末梢静脈はとても細く、高カロリーの輸液を入れると、静脈炎などを引き起こすため、末梢静脈からは必要栄養量分のカロリーを入れることはとても難しいのです。
中心静脈栄養のメリット
中心静脈栄養のメリットは、点滴だけで人間が生きていくために必要な5大栄養素(炭水化物、タンパク質、脂質、ミネラル、ビタミン)をすべて賄うことができることです。
胃や腸などの消化管に疾患があり、食物が消化吸収できない場合でも、中心静脈栄養を用いることで、栄養を摂ることができます。
怖い合併症~中心静脈栄養のデメリット
中心静脈栄養は様々な合併症を引き起こす可能性があります。
中でも一番怖いのは、カテーテルで感染を起こし、それが全身で炎症反応を起こす敗血症です。
高カロリーの輸液がすぐに心臓に入り、全身をめぐるのは中心静脈栄養のメリットですが、ひとたび感染を起こしてしまうと、炎症反応も一気に全身に広がってしまいます。
敗血症を防ぐためには、日々のカテーテル周囲の観察や体温の確認など、こまめな管理が重要になります。
医師や看護師による管理が必要となるため、中心静脈栄養の患者さんは看護師が24時間常駐していない施設では受け入れられにくいですし、在宅で介護する場合にも、手厚い医療サポートが必須となります。
その他の合併症としては、高血糖、肝機能障害、電解質異常、血栓性静脈炎などがあります。
どのような場合に中心静脈栄養を選択するか
胃を摘出してしまっていたり、消化管閉塞(イレウス)など、何らかの疾患で胃や腸を使うことができない場合、栄養を補う手段として、中心静脈栄養を選択します。
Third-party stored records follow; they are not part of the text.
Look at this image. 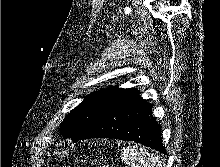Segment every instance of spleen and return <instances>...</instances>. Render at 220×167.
I'll return each instance as SVG.
<instances>
[{
    "mask_svg": "<svg viewBox=\"0 0 220 167\" xmlns=\"http://www.w3.org/2000/svg\"><path fill=\"white\" fill-rule=\"evenodd\" d=\"M124 163L131 167H162L160 158L144 148L127 146L121 151Z\"/></svg>",
    "mask_w": 220,
    "mask_h": 167,
    "instance_id": "spleen-1",
    "label": "spleen"
}]
</instances>
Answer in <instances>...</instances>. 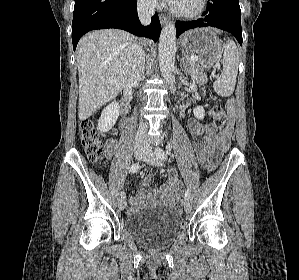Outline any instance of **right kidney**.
<instances>
[{
    "label": "right kidney",
    "mask_w": 299,
    "mask_h": 280,
    "mask_svg": "<svg viewBox=\"0 0 299 280\" xmlns=\"http://www.w3.org/2000/svg\"><path fill=\"white\" fill-rule=\"evenodd\" d=\"M119 113V104L116 101H113L102 111L101 117L98 121V129L101 132H108L115 125Z\"/></svg>",
    "instance_id": "obj_1"
}]
</instances>
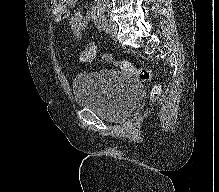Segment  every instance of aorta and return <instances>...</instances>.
<instances>
[{"instance_id":"aorta-1","label":"aorta","mask_w":219,"mask_h":192,"mask_svg":"<svg viewBox=\"0 0 219 192\" xmlns=\"http://www.w3.org/2000/svg\"><path fill=\"white\" fill-rule=\"evenodd\" d=\"M97 2V4L102 5L104 3H106L108 0H95Z\"/></svg>"}]
</instances>
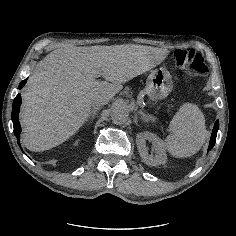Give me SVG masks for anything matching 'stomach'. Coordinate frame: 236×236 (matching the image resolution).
I'll use <instances>...</instances> for the list:
<instances>
[{"mask_svg": "<svg viewBox=\"0 0 236 236\" xmlns=\"http://www.w3.org/2000/svg\"><path fill=\"white\" fill-rule=\"evenodd\" d=\"M173 88L170 73L166 69H155L148 76L145 92L152 102L168 96Z\"/></svg>", "mask_w": 236, "mask_h": 236, "instance_id": "1", "label": "stomach"}]
</instances>
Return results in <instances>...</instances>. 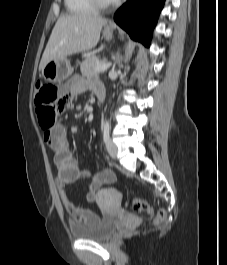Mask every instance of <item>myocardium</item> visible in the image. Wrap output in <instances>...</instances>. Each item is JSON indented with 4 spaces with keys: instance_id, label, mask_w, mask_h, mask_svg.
Returning <instances> with one entry per match:
<instances>
[{
    "instance_id": "1",
    "label": "myocardium",
    "mask_w": 227,
    "mask_h": 265,
    "mask_svg": "<svg viewBox=\"0 0 227 265\" xmlns=\"http://www.w3.org/2000/svg\"><path fill=\"white\" fill-rule=\"evenodd\" d=\"M95 9L105 10L111 8L116 2H105L103 0H90Z\"/></svg>"
}]
</instances>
基本的に、胃や腸を使うことができるのであれば、経鼻経管栄養や胃ろうの方が選択されます。
どうしても胃ろうが作れない場合などをのぞいて、脳卒中後の嚥下障害で口から食べられなくなってしまった方に中心静脈栄養を選択されることは少ないのではないか、と思います。
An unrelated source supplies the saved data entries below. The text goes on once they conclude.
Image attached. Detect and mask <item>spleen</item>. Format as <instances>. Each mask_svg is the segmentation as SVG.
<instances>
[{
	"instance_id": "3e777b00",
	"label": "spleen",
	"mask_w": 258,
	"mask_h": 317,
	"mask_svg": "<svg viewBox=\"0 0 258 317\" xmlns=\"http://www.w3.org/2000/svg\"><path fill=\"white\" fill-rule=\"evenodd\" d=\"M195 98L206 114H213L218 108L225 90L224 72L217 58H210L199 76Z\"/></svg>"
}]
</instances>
中心静脈栄養は必要な栄養素を点滴だけでまかなうことができてしまうため、体力さえあれば生命活動を維持することができます。
人生の終末期に安易に選択することによって、望まない延命につながることもあります。
延命治療の考え方についてはこちらの記事をご参照ください
まとめ
点滴で高カロリーの輸液を入れる中心静脈栄養について詳しくお伝えしました。
中心静脈栄養は
- 胃・腸の消化器に疾患があり、食べ物を消化吸収できない状態の時に用いられる
- 重篤な合併症を引き起こす場合もある
- 延命治療の1つである
このような内容をよくご理解していただき、他の栄養を摂る手段と比較して選択することが大切です。
他の栄養を摂る手段についてはこちらをご覧ください
人生の終末期に口から食べられなくなったら、こういう考え方もあります
摂食・嚥下障害についてさらに知りたい方は、こちらの記事を合わせてご覧ください。
口から食べられなくなった場合の延命治療についてはこちらの記事をご覧ください。
つばめ様
初めまして。mimanaと申します。
84歳の父親がH29年10月6日から入院しておりますが、病院側から説明があまり得られない不安から、調べていてこちらのサイトを読ませていただきました。
とてもわかりやすく、医療に素人の私でも父親の状態が理解することができて安心いたしましたました。お礼を申し上げます。
下痢が止まらなくて受診をしてそのまま入院、腸が機能していない、多臓器不全の初期段階と診断され食事が取れなくなって、延命は希望しないと伝えましたが、説明はないまま中心静脈栄養法が始まっていました。
入院後何度か、この週末が山といわれてきましたが4ヶ月目に入りました。
鼻に酸素チューブをつけていますが、常時口をあけています。
1月に入って、口内が出血して血まみれになっているのに気づきました。
身体の皮下出血と同じで老衰によるものと看護師長から説明されました。
1月12日(金)に左鼻から出血していて、鼻血がたらたらと流れているのに驚き聞きましたら、看護師長から、口内の出血と同じで酸素チューブで粘膜に傷がついているからといわれました。
看護師長からこの2,3日が山だと言われたのですが、血中酸素は98から100あり、呼吸も穏やかで疑問に思って調べていました。
原因が部屋の空気の乾燥であるなら、どちらの出血も納得です。12月に入ってから部屋の暖房が強くなっていました。
私自身が連日通いつめて年末から体調を崩したことと、何度も仕事を休んで病院に走っているので、どこまで無理ができるのか今後を悩んでいました。
栄養剤を入れているので、病院関係者でも死期が予想つかないのは理解できます。
家族はゴールが見えないまま、病院に通い続けます。
この病院には同じ状態の高齢者が何十人もいるので、同じ思いをしている家族がたくさんいます。
何が延命治療なのか、実際に親がこの状態になって初めて考え、変化が現れる度に調べて知りました。自分の無知を恥じ入るばかりです。
意識があり、あーあーと苦しげに訴えてくる父親に謝るしかできなくて辛いですが、自分の目で様子を見ると安心できますので、自分が納得できる看取りをしていきたいと思います。
要介護5の母親が施設で生活していて、母親の終末期にはどうするか家族で話し合って病院に伝えられるよう、この経験を胸に止めておこうと思っています。
54歳の私が高齢になる頃には、もっと穏やかな最期を迎えられる医療になってほしいし、子どもたちが悩まないよう自分の意思を書いておこうとも思います。
色々な情報を掲載いただいて助かりました。ありがとうございました。
mimanaさま
お父さまのこと、ご心中お察し申し上げます。
少しでも記事がお役に立てたようで、光栄です。
mimanaさまはお父さまに対して謝っておられるとのことですが、
こうして精一杯情報を調べ、ちゃんとお父さまと向き合っていこうとされている姿は、
ちゃんとお父さまにも伝わっているのだと思います。
死期は誰にも分かりません。
だからこそお辛いかもしれませんが、無理をせず、他のご家族とも協力し合って、
その時を迎えてください。
ご自分を大切になさることも忘れずに。
コメントありがとうございました。